Peter Eisentraut <peter_e@gmx.net> writes: > On Tuesday 26 May 2009 21:05:29 Tom Lane wrote: >> I experimented with this and found that indeed both format strings are >> checked ... if you have a reasonably recent libintl.h AND you have >> specified --enable-nls. Otherwise it all goes to heck, apparently >> because the compiler doesn't try to look through our substitute >> definition >> >> #define ngettext(s,p,n) ((n) == 1 ? (s) : (p)) > I can't reproduce that. Do you have a concrete example? Different compiler > versions, perhaps? Hmm, I was experimenting with Fedora 10's gcc (4.3.2) ... what are you testing? I don't have the test case anymore but will see if I can reconstruct it. regards, tom lane
Peter Eisentraut <peter_e@gmx.net> writes: > On Tuesday 26 May 2009 21:05:29 Tom Lane wrote: >> I experimented with this and found that indeed both format strings are >> checked ... if you have a reasonably recent libintl.h AND you have >> specified --enable-nls. Otherwise it all goes to heck, apparently >> because the compiler doesn't try to look through our substitute >> definition >> >> #define ngettext(s,p,n) ((n) == 1 ? (s) : (p)) > I can't reproduce that.

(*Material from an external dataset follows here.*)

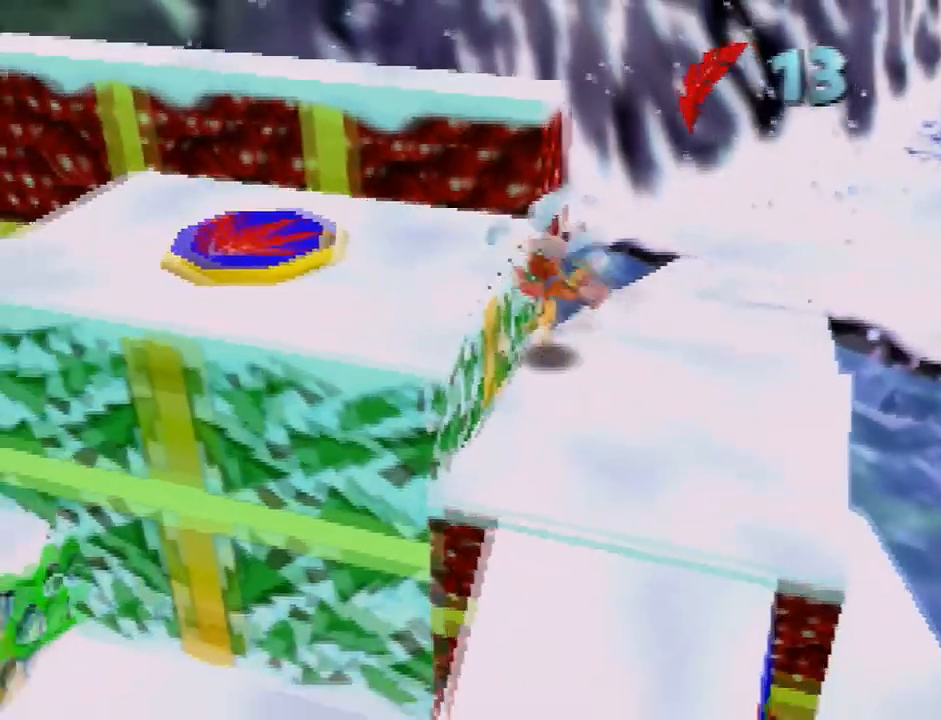
{"buttons": [], "left_stick": "center", "button_events": [[33, "A", "up"]]}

Do you have a concrete example? Different compiler > versions, perhaps? After further experimentation I think I must have gotten confused yesterday. gcc 4.3.2 does seem to understand that it should check both format strings in the ?: construct. What was not making that check is the relic 2.95.3 version that I use for trailing-edge compatibility checking. However, 2.95.3 appears to handle only one format_arg() attribute per function, and so the proposed alternative coding doesn't help it very much either. Unless there's some intermediate version that can do two format_arg()s but doesn't look through ?:, it's probably not worth changing. So on the whole I withdraw that line of complaint. But I'm still not happy, because I've thought of another one ;-) To wit, the current coding fails to respect the gettext domain when working with pluralized messages. regards, tom lane
On Thursday 28 May 2009 00:54:32 Tom Lane wrote: > To wit, the current > coding fails to respect the gettext domain when working with pluralized > messages. The ngettext() calls use the default textdomain that main.c sets up. The PLs use dngettext(). Is that not correct?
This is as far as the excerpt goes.